I'm a CS Student who recently approached Quantum, then my apologies if my mistake is something very obvious. Thanks in advance=)
EDIT:
to make it easier to help me out, I show here the only parts of the code related to qiskit/pennylane which are very likely where the problem is
Pennylane version:
import pennylane as qml
def _circuit(inputs, weights):
qml.templates.AngleEmbedding(inputs, wires=range(n_qubits))
qml.templates.BasicEntanglerLayers(weights, wires=range(n_qubits))

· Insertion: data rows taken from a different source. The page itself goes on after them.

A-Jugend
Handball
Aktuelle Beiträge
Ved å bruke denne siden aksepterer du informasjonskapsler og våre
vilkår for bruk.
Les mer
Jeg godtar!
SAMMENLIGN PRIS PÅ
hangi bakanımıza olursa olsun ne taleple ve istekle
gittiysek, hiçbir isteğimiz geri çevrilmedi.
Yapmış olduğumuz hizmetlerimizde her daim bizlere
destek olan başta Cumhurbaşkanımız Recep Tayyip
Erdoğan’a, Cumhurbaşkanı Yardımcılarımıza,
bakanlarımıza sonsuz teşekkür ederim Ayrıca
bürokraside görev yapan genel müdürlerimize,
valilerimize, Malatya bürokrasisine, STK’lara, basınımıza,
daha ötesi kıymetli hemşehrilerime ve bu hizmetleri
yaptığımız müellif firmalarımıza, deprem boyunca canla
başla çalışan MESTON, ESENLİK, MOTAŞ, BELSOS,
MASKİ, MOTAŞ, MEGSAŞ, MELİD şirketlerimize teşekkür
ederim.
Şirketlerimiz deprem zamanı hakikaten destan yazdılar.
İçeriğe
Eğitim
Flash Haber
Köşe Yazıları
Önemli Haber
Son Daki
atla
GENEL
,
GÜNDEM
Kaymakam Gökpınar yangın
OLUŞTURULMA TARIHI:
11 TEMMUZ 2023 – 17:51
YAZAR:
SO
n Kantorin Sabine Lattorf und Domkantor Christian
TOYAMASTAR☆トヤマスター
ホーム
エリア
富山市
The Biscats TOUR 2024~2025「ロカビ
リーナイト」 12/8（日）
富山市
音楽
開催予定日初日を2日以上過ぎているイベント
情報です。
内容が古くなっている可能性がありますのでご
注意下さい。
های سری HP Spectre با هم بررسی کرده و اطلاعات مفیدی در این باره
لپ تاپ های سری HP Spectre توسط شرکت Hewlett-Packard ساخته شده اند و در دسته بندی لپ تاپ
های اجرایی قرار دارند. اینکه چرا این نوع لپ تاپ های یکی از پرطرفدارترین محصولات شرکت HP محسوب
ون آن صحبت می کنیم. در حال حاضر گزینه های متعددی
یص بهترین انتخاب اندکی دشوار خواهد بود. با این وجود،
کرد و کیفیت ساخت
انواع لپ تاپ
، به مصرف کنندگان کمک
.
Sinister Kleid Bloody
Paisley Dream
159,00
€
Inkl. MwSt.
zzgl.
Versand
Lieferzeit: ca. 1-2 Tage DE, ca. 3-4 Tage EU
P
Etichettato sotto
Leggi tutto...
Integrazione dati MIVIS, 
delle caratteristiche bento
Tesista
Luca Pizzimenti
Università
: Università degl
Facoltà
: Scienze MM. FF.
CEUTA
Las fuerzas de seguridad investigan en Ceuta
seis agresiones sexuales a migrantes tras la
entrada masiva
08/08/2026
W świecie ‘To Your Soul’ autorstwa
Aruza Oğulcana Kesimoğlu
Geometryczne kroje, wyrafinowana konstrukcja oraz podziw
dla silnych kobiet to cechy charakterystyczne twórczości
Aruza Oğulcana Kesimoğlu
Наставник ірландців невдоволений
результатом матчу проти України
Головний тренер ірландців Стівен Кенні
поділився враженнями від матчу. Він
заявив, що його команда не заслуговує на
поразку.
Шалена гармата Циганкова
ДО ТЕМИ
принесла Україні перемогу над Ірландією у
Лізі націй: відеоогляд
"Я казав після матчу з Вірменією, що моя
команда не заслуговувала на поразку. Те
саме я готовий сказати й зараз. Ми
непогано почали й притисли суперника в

return [qml.expval(qml.PauliZ(wires=i)) for i in range(n_qubits)]
Qiskit version:
have look at the method _construct_quantum_layers, mainly this part
n_inputs = feature_map.num_qubits
qc = QuantumCircuit(n_inputs)
qc.append(feature_map, range(n_inputs))
qc.append(ansatz, range(n_inputs))
readout_op = ListOp([
~StateFn(PauliSumOp.from_list([('Z' * self.hidden_size, 1)])) @ StateFn(qc)
] * n_inputs)
input_params = list(feature_map.parameters)
weight_params = list(ansatz.parameters)
layer = OpflowQNN(operator=readout_op,
input_params=input_params,
weight_params=weight_params,
exp_val=AerPauliExpectation(),
quantum_instance=self.quantum_instance
)